A ti, agricultor

Las metáforas y la realidad.

Quiero que mi alma haga las paces con tu alma
sin que tú te enteres.
Que sea un proceso solo mío y muy interior
para que tú no creas que me afecta
todo el daño que me has infligido.

Mientras tú has creído que todo iba bien,
mi alma se ha dolido de todo
lo que la tuya le ha dañado,
a lo que solo puedo añadir una metáfora:
«quien planta peras, lo hace porque quiere peras,
por lo que no puede esperar que salgan naranjas».

Tú, agricultor de mi corazón,
dejaste secar la tierra cuando tenías que regarla,
solo sembraste dolor cuando tenías que sembrar amor,
no protegiste la siembra cuando venían tempestades,
el invierno y el verano se cebaban conmigo
y tú seguías alardeando con otros de lo buen agricultor que eras
y mirabas para mi, orgulloso, por el árbol que había crecido
sin ser consciente que no estaba ahí por ti
si no para darte una lección de vida
que tú jamás quisiste ver ni aprender.

Tú, agricultor de mi vida,
no te diste cuenta que cuando tú te tumbabas al sol
con tu sombrero cubriendo tu cara,
había otra persona que me regaba a escondidas,
que me hablaba cuando todavía no había salido,
cuando ni siquiera sabía si iba a dar peras o naranjas
pero me regaba y me hablaba para que, fuera lo que fuera,
creciera fuerte y sana.
La misma persona venía cuando saqué mi primera flor
en la primera cosecha
y se alegró por haber sido capaz de presenciarlo.
Desde ese día mis logros
comenzaron a ser los suyos
y desde entonces jamás dejó de regarme,
porque a pesar de sus expectativas,
siempre me quiso por quién era
y no por los frutos que diera,
porque fuesen los que fuesen,
los iba a mimar y disfrutar como la que más.
Cuando venía el invierno me arropaba
y cuando el calor del verano quemaba mis hojas,
buscó ayuda de donde pudo para que jamás me faltara de nada,
tratamientos de hidratación de la tierra para que siguiera creciendo,
agua con más minerales,
incluso no sé cómo pero consiguió una especie de toldo
que me protegía del sol en las horas más fuertes,
me hizo brillar.
Cuando tú presumías de mi arrancándome las hojas para enseñarme,
la otra persona me acariciaba para que volviese a sacar
lo que tú me habías arrancado,
me hablaba para que me regenerase
y me secaba la savia.

Tú, agricultor, jamás has sido mi agricultor,
solo has sido mi torturador,
el que olvida regar su planta,
el que está constantemente comparando
lo que tiene
con otras plantas de invernadero,
el que no controla las plagas
ni jamás me podó,
pero sí que achacaba su falta de conocimientos para hacerlo
y consiguió escudarse en eso durante décadas.
Pero ya no, señor,
ya soy libre
y tengo demasiados anillos en mi tronco
como para que venga a contarme las hojas.

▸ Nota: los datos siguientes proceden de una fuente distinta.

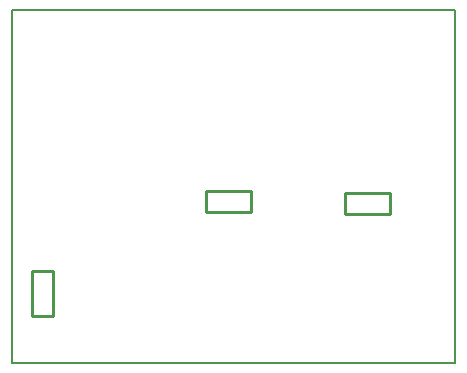
<source format=gm1>
%FSLAX25Y25*%
%MOIN*%
G70*
G01*
G75*
G04 Layer_Color=16711935*
%ADD10C,0.01713*%
%ADD11R,0.01969X0.01969*%
%ADD12R,0.01969X0.01969*%
%ADD13O,0.02756X0.01181*%
%ADD14O,0.01181X0.02756*%
%ADD15R,0.04724X0.06693*%
%ADD16R,0.03543X0.03150*%
%ADD17R,0.03150X0.03543*%
%ADD18R,0.03937X0.07874*%
%ADD19R,0.02362X0.01969*%
%ADD20R,0.06693X0.03150*%
%ADD21C,0.00787*%
%ADD22R,0.18504X0.18504*%
%ADD23R,0.04134X0.04134*%
%ADD24R,0.08858X0.04134*%
%ADD25O,0.06693X0.02165*%
%ADD26R,0.06693X0.05906*%
%ADD27O,0.00787X0.01969*%
%ADD28O,0.01969X0.00787*%
%ADD29R,0.01969X0.01378*%
%ADD30C,0.01969*%
%ADD31C,0.01000*%
%ADD32C,0.00787*%
%ADD33C,0.02362*%
%ADD34C,0.01575*%
%ADD35C,0.05906*%
%ADD36C,0.06693*%
%ADD37C,0.01772*%
%ADD38C,0.02598*%
%ADD39C,0.02362*%
%ADD40C,0.11811*%
%ADD41R,0.04724X0.05315*%
%ADD42R,0.03937X0.01378*%
%ADD43C,0.02756*%
%ADD44R,0.04000X0.09500*%
%ADD45C,0.00394*%
%ADD46C,0.01181*%
%ADD47C,0.00984*%
%ADD48C,0.00472*%
%ADD49C,0.00591*%
%ADD50C,0.00709*%
%ADD51C,0.00276*%
%ADD52R,0.02769X0.02769*%
%ADD53R,0.02769X0.02769*%
%ADD54O,0.03150X0.01575*%
%ADD55O,0.01575X0.03150*%
%ADD56R,0.05118X0.07087*%
%ADD57R,0.04343X0.03950*%
%ADD58R,0.03950X0.04343*%
%ADD59R,0.04737X0.08674*%
%ADD60R,0.03162X0.02769*%
%ADD61R,0.07493X0.03950*%
%ADD62C,0.01339*%
%ADD63R,0.19304X0.19304*%
%ADD64R,0.04934X0.04934*%
%ADD65R,0.09658X0.04934*%
%ADD66O,0.07493X0.02965*%
%ADD67R,0.07087X0.06299*%
%ADD68O,0.01181X0.02362*%
%ADD69O,0.02362X0.01181*%
%ADD70R,0.02598X0.02008*%
%ADD71C,0.00800*%
%ADD72C,0.06706*%
%ADD73C,0.07493*%
%ADD74C,0.12611*%
%ADD75R,0.05039X0.05630*%
%ADD76R,0.04252X0.01693*%
%ADD77C,0.03398*%
D31*
X64500Y50500D02*
X79500D01*
X64500D02*
Y57500D01*
X79500D01*
Y50500D02*
Y57500D01*
X13500Y16000D02*
Y31000D01*
X6500Y16000D02*
X13500D01*
X6500D02*
Y31000D01*
X13500D01*
X111000Y50000D02*
X126000D01*
Y57000D01*
X111000D02*
X126000D01*
X111000Y50000D02*
Y57000D01*
D32*
X100Y200D02*
X147738D01*
X119Y117960D02*
X147740D01*
X147757Y243D02*
Y117943D01*
X119Y243D02*
Y117960D01*
M02*

</source>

Solo puedo darle las gracias
por jamás haberme regado,
porque gracias a eso he comprendido
que mi semilla jamás hubiese dado fruto sin su efecto,
pero que lo que verdaderamente obliga a nacer algo
no es la semilla,
si no los cuidados que a esta se le de,
y en eso,
usted no ha tenido nada que ver.
También me ha hecho comprender
que yo no merecía un agricultor tan poco dado, experimentado, sensibilizado con la causa,
pero que mucho menos usted
merecía llenarse la boca con mi fruto,
porque si de mi dependiera,
los que se hubiera tenido que llevar a la boca,
los hubiese vuelto amargos
para que se retorciese por dentro.

Y no crea que no me duele espetarle toda esta realidad,
puesto que sé que ni aún así lo va a comprender.

Soy quien soy
y no es gracias a ti.

Quizá con una metáfora llegue a comprender,
por eso de las parábolas con las que me explicaba
que las personas tenemos que ser buenas y nos irá bien.
Qué curioso, ahora que lo pienso,
que sea el lobo quien le lea cuentos a las ovejas.